___ GIVEN RECORDS

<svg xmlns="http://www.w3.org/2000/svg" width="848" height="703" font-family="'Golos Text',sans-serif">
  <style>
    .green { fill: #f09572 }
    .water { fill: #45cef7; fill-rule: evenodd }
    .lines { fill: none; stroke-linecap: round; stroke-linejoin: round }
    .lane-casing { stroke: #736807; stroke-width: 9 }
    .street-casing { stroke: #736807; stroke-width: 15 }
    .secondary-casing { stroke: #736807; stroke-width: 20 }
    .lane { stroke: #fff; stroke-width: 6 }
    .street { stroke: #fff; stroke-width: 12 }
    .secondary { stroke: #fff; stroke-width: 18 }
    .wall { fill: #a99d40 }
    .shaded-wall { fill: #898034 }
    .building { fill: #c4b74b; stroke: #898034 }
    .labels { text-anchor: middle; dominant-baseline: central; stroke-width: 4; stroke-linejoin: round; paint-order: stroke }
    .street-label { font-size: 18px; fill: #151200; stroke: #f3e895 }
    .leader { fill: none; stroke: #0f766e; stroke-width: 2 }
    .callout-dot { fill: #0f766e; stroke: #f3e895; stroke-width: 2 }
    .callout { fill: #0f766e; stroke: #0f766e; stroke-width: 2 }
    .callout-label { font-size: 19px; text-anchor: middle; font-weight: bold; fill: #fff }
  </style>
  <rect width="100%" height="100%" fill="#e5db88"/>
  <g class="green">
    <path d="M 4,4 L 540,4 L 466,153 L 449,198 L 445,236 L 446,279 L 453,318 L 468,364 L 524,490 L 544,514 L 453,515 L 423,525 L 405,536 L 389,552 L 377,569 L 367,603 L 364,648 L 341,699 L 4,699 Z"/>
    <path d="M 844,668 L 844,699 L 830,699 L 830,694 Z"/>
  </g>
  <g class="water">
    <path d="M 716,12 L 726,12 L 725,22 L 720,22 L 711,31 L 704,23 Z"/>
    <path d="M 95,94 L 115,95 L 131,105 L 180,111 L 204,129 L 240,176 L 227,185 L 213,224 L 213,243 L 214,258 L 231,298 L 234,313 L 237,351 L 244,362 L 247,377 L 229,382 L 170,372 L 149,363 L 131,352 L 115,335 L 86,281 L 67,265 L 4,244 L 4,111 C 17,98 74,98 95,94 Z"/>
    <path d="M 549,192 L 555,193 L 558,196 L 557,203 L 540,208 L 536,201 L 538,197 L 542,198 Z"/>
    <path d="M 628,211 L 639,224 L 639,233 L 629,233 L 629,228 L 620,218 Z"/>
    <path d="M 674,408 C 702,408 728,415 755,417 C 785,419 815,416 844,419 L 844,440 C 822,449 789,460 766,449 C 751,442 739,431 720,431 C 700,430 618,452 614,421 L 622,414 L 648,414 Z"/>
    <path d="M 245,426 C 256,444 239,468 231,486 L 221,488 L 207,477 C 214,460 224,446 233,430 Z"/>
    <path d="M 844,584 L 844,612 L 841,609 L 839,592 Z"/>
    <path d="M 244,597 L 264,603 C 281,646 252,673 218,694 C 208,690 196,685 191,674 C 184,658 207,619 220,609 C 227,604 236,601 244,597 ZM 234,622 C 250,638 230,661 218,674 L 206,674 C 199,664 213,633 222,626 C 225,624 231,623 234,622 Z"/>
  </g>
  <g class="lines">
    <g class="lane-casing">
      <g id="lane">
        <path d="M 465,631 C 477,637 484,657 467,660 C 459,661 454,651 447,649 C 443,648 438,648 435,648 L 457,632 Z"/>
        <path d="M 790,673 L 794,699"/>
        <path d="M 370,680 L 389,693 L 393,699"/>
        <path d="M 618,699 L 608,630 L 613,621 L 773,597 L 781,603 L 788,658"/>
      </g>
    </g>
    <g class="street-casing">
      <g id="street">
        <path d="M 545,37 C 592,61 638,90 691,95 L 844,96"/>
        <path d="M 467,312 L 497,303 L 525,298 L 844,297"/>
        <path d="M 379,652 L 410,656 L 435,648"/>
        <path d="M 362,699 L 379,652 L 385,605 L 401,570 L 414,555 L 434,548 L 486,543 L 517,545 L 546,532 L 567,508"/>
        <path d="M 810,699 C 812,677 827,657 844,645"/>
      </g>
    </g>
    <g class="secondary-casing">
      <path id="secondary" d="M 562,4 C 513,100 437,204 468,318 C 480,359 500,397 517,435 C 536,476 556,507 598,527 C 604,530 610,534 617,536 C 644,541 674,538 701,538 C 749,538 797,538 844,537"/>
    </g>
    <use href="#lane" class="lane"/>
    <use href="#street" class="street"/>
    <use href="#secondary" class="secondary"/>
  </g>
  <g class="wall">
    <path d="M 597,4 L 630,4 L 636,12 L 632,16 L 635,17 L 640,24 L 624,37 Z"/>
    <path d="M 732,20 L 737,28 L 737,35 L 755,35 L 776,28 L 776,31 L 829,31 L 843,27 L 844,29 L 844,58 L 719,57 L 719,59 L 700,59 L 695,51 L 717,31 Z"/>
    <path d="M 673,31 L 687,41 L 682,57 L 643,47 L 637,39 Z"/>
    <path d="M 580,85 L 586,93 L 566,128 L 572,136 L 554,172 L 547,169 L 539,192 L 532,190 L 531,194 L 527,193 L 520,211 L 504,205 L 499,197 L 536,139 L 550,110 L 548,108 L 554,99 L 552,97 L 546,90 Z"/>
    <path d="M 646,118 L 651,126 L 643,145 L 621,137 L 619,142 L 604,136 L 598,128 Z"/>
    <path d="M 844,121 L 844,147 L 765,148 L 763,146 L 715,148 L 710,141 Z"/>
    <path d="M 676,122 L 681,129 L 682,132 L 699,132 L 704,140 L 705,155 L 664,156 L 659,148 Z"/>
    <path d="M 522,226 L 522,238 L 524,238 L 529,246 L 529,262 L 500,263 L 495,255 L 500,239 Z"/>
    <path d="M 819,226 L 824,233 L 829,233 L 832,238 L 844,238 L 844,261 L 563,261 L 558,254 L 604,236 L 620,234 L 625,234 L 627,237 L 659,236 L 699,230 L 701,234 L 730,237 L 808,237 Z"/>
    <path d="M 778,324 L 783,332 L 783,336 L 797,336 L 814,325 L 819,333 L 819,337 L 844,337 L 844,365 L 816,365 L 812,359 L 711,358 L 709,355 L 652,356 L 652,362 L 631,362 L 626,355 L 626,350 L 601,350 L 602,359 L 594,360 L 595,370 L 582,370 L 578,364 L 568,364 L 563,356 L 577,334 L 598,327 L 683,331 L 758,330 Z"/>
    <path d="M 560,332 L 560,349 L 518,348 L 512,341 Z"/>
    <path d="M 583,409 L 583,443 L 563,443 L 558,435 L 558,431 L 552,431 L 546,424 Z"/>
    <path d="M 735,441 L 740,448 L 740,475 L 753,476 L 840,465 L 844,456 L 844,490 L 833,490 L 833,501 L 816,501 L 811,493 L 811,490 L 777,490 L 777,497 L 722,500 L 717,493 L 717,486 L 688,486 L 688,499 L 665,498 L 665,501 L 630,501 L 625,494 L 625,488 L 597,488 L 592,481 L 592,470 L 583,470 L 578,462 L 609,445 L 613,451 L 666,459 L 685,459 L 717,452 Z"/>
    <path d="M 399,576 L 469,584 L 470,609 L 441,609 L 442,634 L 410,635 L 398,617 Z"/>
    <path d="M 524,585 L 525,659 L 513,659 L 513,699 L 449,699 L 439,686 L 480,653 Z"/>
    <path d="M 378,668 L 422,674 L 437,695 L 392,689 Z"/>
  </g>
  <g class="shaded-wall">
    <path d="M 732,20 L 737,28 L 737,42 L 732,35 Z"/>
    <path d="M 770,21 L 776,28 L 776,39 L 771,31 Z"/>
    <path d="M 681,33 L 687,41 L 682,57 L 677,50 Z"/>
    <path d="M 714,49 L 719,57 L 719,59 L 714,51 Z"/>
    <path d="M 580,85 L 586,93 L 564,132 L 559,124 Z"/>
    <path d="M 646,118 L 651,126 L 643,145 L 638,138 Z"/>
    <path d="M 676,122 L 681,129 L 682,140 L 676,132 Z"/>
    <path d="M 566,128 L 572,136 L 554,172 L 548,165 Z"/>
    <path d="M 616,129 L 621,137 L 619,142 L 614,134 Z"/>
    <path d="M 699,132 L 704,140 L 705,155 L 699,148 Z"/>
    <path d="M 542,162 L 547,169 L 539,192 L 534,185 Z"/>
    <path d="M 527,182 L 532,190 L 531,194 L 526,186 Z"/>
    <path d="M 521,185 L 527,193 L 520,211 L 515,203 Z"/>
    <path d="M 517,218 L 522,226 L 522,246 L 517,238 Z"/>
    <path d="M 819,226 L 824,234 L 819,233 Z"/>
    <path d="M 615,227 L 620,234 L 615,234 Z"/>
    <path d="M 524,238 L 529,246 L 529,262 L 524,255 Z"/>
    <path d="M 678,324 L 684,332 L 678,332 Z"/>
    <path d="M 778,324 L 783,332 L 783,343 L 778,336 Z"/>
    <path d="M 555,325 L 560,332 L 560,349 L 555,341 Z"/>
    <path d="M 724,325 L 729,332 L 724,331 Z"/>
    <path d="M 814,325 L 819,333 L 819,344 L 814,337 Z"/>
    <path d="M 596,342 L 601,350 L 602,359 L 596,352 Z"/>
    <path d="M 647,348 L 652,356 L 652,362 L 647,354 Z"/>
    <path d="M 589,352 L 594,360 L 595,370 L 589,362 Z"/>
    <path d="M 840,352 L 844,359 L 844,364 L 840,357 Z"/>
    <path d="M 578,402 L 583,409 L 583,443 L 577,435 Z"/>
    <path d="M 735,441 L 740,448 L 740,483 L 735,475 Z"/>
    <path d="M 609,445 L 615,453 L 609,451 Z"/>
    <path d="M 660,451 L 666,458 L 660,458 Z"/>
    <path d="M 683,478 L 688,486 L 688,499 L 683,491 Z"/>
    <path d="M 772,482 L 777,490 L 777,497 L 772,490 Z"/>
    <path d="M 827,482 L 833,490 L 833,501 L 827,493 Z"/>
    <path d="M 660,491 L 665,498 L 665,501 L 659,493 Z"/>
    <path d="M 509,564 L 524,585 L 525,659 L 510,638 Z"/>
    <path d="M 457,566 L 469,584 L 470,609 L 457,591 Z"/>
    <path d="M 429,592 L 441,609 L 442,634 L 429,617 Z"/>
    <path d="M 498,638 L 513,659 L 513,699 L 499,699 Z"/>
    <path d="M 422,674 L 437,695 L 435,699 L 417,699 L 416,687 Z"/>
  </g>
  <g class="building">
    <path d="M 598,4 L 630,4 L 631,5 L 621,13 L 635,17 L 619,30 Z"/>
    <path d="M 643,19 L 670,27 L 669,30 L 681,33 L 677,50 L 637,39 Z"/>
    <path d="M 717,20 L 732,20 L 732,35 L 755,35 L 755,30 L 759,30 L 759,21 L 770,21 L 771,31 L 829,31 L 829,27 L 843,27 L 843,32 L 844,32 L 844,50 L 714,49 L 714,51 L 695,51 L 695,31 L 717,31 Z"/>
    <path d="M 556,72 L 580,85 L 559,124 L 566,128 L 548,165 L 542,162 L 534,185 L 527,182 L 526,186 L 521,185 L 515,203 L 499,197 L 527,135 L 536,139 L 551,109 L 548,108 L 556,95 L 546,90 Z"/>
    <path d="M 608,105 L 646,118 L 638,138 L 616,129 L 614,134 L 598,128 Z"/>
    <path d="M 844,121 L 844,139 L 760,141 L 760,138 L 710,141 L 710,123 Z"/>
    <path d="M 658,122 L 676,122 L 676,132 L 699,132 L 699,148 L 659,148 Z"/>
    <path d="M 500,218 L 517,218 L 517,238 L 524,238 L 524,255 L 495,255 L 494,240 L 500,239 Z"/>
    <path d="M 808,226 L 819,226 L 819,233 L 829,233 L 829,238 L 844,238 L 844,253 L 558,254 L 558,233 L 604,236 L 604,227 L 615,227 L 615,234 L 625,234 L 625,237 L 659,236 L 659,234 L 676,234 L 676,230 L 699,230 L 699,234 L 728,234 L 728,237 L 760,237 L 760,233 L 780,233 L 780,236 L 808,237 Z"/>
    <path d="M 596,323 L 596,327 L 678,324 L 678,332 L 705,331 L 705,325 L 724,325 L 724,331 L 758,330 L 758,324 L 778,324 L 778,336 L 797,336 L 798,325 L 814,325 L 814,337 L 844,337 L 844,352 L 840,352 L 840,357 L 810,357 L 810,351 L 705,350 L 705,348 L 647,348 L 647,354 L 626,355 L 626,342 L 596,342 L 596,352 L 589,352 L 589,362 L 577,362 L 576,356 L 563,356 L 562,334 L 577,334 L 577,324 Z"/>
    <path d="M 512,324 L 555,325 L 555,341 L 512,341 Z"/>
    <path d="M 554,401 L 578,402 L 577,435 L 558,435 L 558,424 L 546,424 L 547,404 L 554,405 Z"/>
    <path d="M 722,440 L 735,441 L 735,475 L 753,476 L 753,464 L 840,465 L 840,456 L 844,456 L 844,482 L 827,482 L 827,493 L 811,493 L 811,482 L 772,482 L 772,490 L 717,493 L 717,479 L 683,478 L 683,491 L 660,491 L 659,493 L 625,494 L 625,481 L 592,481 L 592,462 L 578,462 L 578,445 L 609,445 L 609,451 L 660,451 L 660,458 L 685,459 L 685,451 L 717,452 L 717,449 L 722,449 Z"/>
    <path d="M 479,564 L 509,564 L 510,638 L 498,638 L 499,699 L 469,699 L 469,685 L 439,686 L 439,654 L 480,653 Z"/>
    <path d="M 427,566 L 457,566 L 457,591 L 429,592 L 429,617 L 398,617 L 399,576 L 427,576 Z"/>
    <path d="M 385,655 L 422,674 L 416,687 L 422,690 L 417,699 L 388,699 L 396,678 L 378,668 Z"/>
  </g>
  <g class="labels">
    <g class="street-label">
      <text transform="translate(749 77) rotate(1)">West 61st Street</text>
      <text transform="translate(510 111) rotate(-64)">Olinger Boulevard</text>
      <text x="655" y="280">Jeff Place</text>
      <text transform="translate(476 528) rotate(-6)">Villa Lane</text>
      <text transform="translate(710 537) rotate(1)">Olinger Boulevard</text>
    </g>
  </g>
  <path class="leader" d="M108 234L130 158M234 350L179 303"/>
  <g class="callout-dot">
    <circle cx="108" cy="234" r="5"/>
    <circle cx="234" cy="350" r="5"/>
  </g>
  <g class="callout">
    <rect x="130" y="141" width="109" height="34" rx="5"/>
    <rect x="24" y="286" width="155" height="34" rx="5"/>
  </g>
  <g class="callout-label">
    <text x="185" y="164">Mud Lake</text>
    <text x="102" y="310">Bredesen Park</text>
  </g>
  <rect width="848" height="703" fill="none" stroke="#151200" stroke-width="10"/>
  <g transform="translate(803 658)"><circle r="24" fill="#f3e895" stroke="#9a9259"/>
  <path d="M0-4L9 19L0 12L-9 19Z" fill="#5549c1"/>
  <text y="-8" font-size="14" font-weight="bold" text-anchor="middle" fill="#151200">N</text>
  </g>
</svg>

______
___ GIVEN RECORDS

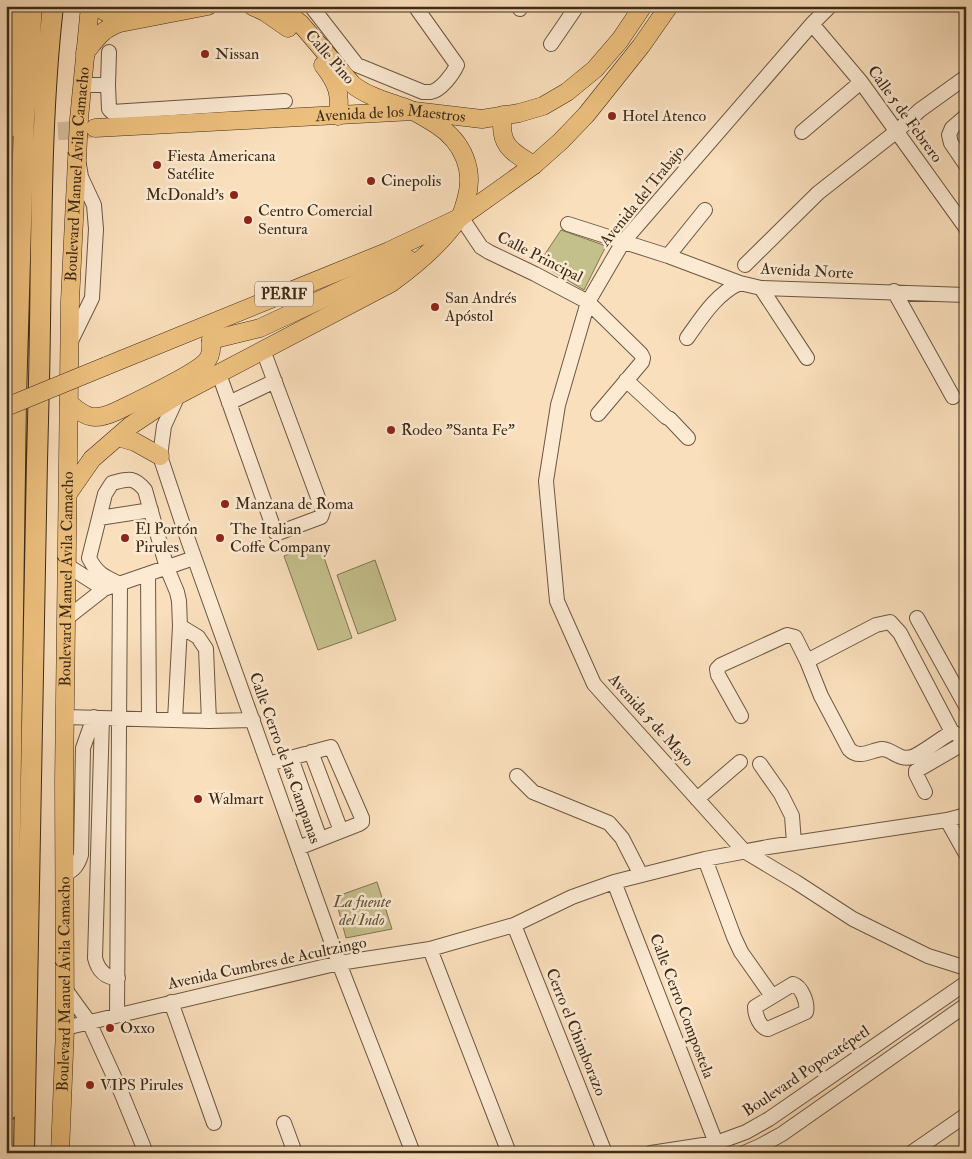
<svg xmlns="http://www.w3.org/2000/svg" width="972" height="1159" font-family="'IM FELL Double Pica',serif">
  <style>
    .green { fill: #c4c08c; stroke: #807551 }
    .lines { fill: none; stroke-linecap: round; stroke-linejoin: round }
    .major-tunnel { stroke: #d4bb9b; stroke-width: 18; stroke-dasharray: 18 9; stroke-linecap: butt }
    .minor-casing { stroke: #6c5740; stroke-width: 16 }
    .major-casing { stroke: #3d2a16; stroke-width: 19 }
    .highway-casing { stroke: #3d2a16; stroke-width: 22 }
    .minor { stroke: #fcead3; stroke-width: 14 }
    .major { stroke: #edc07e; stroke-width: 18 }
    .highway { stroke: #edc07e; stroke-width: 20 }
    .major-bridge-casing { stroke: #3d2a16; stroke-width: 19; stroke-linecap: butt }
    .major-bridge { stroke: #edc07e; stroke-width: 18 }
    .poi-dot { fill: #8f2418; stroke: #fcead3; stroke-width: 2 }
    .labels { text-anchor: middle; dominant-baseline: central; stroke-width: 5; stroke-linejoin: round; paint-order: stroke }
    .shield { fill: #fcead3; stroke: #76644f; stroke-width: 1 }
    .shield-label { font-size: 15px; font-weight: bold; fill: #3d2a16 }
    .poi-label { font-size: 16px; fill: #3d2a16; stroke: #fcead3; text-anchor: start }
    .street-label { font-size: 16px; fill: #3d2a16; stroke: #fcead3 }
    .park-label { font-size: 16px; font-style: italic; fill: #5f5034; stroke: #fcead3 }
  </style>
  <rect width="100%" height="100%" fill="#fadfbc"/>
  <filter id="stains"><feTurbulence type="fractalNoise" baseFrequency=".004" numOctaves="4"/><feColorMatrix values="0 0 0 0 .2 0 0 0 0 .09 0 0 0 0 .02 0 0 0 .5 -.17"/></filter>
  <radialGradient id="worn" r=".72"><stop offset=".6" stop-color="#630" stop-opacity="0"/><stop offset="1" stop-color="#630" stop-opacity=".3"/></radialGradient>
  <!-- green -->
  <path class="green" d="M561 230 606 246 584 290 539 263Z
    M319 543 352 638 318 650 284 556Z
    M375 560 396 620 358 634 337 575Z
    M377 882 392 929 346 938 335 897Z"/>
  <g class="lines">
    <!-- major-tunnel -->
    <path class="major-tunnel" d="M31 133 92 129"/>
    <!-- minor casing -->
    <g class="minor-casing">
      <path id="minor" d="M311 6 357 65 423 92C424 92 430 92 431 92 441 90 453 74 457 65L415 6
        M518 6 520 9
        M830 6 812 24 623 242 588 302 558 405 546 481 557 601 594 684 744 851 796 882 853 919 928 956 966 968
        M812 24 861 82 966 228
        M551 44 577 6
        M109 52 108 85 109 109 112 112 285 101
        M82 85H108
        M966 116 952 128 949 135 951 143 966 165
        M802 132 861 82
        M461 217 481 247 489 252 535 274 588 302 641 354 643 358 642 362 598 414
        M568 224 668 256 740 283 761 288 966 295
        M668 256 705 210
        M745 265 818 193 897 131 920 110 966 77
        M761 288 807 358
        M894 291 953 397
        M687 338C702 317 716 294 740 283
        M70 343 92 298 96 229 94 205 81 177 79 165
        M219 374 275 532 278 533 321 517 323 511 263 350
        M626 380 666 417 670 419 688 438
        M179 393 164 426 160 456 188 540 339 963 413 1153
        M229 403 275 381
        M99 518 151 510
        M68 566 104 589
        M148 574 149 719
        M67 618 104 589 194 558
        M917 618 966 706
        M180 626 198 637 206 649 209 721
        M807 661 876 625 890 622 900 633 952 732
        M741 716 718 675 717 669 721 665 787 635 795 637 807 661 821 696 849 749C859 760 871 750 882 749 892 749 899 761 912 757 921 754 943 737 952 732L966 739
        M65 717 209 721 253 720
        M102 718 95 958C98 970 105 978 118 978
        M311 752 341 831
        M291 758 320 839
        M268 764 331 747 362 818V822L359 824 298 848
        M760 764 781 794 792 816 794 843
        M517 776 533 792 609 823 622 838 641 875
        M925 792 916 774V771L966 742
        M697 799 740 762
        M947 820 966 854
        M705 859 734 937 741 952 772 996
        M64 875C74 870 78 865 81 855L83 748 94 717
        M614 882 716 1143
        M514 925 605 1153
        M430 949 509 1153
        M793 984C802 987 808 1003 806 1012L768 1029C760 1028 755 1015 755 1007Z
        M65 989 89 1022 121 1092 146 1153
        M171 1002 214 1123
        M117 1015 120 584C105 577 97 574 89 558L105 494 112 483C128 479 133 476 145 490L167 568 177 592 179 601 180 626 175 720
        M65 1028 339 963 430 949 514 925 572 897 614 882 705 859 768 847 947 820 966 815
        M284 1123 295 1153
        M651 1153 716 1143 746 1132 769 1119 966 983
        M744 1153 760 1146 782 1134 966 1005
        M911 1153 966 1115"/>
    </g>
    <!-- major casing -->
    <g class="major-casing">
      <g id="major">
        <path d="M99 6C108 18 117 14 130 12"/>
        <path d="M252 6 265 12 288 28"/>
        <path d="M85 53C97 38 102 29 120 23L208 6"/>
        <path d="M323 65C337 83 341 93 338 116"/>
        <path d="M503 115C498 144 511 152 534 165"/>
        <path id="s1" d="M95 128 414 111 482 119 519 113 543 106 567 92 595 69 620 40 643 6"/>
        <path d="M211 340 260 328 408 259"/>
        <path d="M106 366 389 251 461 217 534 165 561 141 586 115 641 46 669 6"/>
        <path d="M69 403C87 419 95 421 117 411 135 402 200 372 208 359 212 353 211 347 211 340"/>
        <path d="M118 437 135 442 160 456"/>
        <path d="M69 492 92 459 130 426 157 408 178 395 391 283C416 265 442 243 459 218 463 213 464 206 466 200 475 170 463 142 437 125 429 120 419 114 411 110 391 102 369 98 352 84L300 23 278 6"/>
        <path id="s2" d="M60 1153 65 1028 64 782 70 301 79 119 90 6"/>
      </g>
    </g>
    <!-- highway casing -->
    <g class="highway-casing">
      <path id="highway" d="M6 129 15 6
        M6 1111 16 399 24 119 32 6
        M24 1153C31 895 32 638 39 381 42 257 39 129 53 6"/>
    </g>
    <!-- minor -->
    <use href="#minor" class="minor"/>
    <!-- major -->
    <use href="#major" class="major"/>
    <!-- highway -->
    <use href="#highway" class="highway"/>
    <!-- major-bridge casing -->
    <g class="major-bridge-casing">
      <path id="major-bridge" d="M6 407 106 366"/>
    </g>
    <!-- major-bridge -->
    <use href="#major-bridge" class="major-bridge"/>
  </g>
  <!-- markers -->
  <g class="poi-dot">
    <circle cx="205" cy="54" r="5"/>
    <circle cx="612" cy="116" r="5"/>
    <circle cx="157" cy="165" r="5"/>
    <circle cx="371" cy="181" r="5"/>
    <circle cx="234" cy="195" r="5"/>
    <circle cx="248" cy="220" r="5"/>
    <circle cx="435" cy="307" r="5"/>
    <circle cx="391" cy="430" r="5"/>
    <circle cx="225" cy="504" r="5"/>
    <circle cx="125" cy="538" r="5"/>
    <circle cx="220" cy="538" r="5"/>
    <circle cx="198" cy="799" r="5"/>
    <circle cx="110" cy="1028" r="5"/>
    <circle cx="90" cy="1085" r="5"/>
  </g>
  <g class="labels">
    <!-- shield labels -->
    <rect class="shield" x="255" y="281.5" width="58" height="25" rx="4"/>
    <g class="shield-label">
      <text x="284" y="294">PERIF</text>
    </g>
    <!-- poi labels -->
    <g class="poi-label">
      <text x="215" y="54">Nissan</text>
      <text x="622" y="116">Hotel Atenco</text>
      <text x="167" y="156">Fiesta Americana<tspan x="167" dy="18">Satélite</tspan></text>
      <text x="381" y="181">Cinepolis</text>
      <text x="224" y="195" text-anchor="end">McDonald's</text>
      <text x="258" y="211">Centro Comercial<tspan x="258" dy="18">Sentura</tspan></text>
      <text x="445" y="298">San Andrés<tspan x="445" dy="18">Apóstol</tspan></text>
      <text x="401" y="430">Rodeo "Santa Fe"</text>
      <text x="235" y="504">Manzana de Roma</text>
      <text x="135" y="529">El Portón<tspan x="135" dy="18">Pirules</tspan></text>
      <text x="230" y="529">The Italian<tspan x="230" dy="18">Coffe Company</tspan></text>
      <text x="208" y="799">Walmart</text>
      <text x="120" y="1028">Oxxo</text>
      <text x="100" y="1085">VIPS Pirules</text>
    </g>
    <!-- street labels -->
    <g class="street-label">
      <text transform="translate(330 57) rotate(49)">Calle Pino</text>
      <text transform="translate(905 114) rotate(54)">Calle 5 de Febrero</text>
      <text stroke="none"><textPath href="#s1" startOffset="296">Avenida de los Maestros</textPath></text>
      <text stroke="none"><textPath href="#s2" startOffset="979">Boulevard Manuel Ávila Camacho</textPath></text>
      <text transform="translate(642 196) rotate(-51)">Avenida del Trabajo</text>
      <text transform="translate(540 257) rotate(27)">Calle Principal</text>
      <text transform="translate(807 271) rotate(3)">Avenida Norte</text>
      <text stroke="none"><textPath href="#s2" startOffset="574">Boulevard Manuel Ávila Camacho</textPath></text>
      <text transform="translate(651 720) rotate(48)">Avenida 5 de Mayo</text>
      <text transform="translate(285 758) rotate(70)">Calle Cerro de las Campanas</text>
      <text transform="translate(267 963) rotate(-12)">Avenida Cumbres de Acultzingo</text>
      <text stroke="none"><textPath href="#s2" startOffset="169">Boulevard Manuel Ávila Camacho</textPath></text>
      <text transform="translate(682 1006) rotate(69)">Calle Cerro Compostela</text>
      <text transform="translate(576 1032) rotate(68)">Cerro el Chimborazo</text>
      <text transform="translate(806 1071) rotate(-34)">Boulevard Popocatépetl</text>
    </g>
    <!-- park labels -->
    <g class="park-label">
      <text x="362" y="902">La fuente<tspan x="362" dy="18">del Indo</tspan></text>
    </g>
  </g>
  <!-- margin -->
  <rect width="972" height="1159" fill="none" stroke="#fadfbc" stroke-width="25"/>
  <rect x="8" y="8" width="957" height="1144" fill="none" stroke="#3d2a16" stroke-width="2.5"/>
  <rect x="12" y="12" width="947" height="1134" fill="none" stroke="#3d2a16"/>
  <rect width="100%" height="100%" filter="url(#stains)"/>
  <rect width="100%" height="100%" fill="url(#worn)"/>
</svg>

______

_WORK INSTRUCTIONS_
Among the records above, only the lines between the line holding "#fff; stroke-width: 6" and the line holding "central; stroke-width: 4;", inclusive, are to be output, exactly as written.

_SOLVED EXERCISE_
    .lane { stroke: #fff; stroke-width: 6 }
    .street { stroke: #fff; stroke-width: 12 }
    .secondary { stroke: #fff; stroke-width: 18 }
    .wall { fill: #a99d40 }
    .shaded-wall { fill: #898034 }
    .building { fill: #c4b74b; stroke: #898034 }
    .labels { text-anchor: middle; dominant-baseline: central; stroke-width: 4; stroke-linejoin: round; paint-order: stroke }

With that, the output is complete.